YOUR ASSIGNMENT —
All of the data below should be printed again exactly, pictures excluded.

============

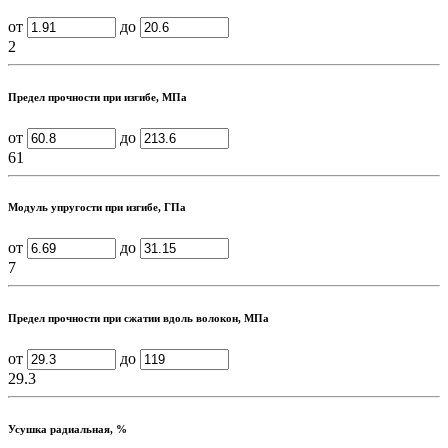
от
до
2
Предел прочности при изгибе, МПа
от
до
61
Модуль упругости при изгибе, ГПа
от
до
7
Предел прочности при сжатии вдоль волокон, МПа
от
до
29.3
Усушка радиальная, %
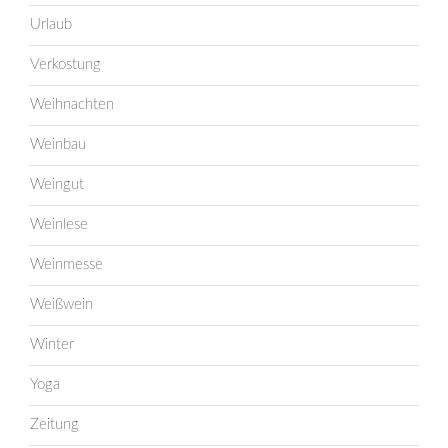
Urlaub
Verkostung
Weihnachten
Weinbau
Weingut
Weinlese
Weinmesse
Weißwein
Winter
Yoga
Zeitung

============

REPLY TO THE EXERCISE —
от
до
2
Предел прочности при изгибе, МПа
от
до
61
Модуль упругости при изгибе, ГПа
от
до
7
Предел прочности при сжатии вдоль волокон, МПа
от
до
29.3
Усушка радиальная, %
Urlaub
Verkostung
Weihnachten
Weinbau
Weingut
Weinlese
Weinmesse
Weißwein
Winter
Yoga
Zeitung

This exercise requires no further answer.